The second made the bones older than H. Heidelbergensis fossils which were found elsewhere in Europe. This age assumption puts the bones in an evolutionary age where it doesn’t resemble much with the rest. The report in Science goes like this…
“Tattersall concludes that two or more hominin lineages must have existed side by side in Europe for several hundred thousand years before H. sapiens arrived from Africa. One line led to the Neandertals and may have included the Sima fossils; another, rightly called H. heidelbergensis, went extinct while the Neandertals lived on until at least 30,000 years ago.
Tattersall then looked at Arsuaga, who was sitting in the audience waiting to speak next: “My central plea is to the colleagues who assigned the Sima de los Huesos fossils to H. heidelbergensis. They are clearly not Neandertals, but not being a Neandertal does not make them H. heidelbergensis. They need another name.”
A hush fell over the room as Tattersall sat down and Arsuaga got up to speak. To nearly everyone’s surprise, Arsuaga agreed that the Sima de los Huesos skulls looked nothing like other H. heidelbergensis specimens. Nor, he said, do 13 other skulls his team had recently excavated there. “We have always said that we put the Sima hominins under the H. heidelbergensis umbrella for convenience, for practical reasons,” Arsuaga said….”
Jean-Jacques Hublin who wasn’t even at the meeting argues that these bones have some Neanderthal features which came from the story called; the “accretion” model. On the other hand, Balter argues “to scrap the species name H. heidelbergensis and lump all of these fossils, including those from Sima, together as H. neanderthalensis.” This would certain make Neanderthals a morphologically diverse group covering a long span of time but what about Heidelberg Man? Conflict arose with Chris Stringer and Bischoff who defended the date as a “conservative” estimate. The fossils could be even older, he claims, but not younger.
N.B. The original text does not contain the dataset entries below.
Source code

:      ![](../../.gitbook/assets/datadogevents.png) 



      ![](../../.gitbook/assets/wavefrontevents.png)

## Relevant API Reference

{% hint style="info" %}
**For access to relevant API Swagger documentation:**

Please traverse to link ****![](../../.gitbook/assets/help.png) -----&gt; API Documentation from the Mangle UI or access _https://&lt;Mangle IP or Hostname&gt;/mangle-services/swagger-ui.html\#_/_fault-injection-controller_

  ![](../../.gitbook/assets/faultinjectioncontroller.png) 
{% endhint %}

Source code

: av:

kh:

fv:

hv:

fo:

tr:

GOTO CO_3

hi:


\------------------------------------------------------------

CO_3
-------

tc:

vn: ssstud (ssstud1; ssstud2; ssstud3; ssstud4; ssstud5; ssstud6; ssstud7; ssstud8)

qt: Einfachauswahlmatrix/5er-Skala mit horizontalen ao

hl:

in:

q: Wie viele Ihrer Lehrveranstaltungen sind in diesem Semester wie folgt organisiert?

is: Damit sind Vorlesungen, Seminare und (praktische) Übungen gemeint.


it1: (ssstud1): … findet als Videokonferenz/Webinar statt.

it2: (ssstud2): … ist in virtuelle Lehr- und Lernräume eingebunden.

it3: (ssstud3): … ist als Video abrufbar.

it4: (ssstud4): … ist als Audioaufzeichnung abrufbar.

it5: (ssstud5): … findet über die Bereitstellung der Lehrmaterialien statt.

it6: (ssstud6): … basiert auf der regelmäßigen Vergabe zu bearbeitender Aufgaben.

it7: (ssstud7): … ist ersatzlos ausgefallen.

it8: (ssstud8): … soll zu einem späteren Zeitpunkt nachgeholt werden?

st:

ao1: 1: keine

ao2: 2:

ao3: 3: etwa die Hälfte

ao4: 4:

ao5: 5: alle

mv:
Names not important?
“But Tattersall insists that names do matter, even if more of them are required to classify the fossil record. “Species have an independent existence in nature,” he says. “They are the basic actors in the evolutionary play, and if you don’t know who the cast is, you will never understand the plot.”
Oh, Tattersall claims, we must understand with names, “the plot” of the evolutionary story. More controversy with another aspect of this complex story not conducted by the bones, modern humans emerged from Africa 50,000 years ago and displaced the earlier hominins living there. But other observations such as the one in Levant (Israel-Lebanon), where “modern humans apparently lived alongside Neandertals between about 130,000 and 75,000 years ago, as part of what some scientists have called a “failed dispersal.”
Struggling with contrary evidence is evident which made the bones just props for the evolutionary story. To believe in it, you have to suspend reality. Let’s put it this way, there is no further reason to deny calling them all Homo sapiens – human beings.